## WORK INSTRUCTION
Extract and reproduce verbatim the stretch of the listing below from its first line through the line containing "How many slices are in this pie chart?", including both of those lines.
TASK DATA START
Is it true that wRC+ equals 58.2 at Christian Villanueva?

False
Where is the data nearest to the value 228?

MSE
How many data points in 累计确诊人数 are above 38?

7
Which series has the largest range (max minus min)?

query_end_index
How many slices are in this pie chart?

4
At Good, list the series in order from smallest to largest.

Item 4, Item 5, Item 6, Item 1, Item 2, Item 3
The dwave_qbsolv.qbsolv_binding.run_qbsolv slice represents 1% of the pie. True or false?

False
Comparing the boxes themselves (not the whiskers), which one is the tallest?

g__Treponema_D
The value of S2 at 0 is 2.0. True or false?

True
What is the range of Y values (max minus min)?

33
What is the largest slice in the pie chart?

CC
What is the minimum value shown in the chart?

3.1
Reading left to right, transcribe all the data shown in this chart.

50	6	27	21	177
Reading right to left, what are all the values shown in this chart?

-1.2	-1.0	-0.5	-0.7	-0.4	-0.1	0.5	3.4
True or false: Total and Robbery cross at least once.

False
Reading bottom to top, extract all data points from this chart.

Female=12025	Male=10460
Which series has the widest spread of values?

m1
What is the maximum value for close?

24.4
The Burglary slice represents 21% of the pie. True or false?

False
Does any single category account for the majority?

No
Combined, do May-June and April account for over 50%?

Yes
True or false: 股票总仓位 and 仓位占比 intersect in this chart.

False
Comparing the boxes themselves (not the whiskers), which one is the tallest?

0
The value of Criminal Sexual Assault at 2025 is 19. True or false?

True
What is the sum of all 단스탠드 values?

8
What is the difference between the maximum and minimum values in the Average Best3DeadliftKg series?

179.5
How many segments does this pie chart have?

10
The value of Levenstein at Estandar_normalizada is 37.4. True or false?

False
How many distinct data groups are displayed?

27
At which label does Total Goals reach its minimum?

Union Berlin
TASK DATA END
## EXERCISE RESPONSE
Is it true that wRC+ equals 58.2 at Christian Villanueva?

False
Where is the data nearest to the value 228?

MSE
How many data points in 累计确诊人数 are above 38?

7
Which series has the largest range (max minus min)?

query_end_index
How many slices are in this pie chart?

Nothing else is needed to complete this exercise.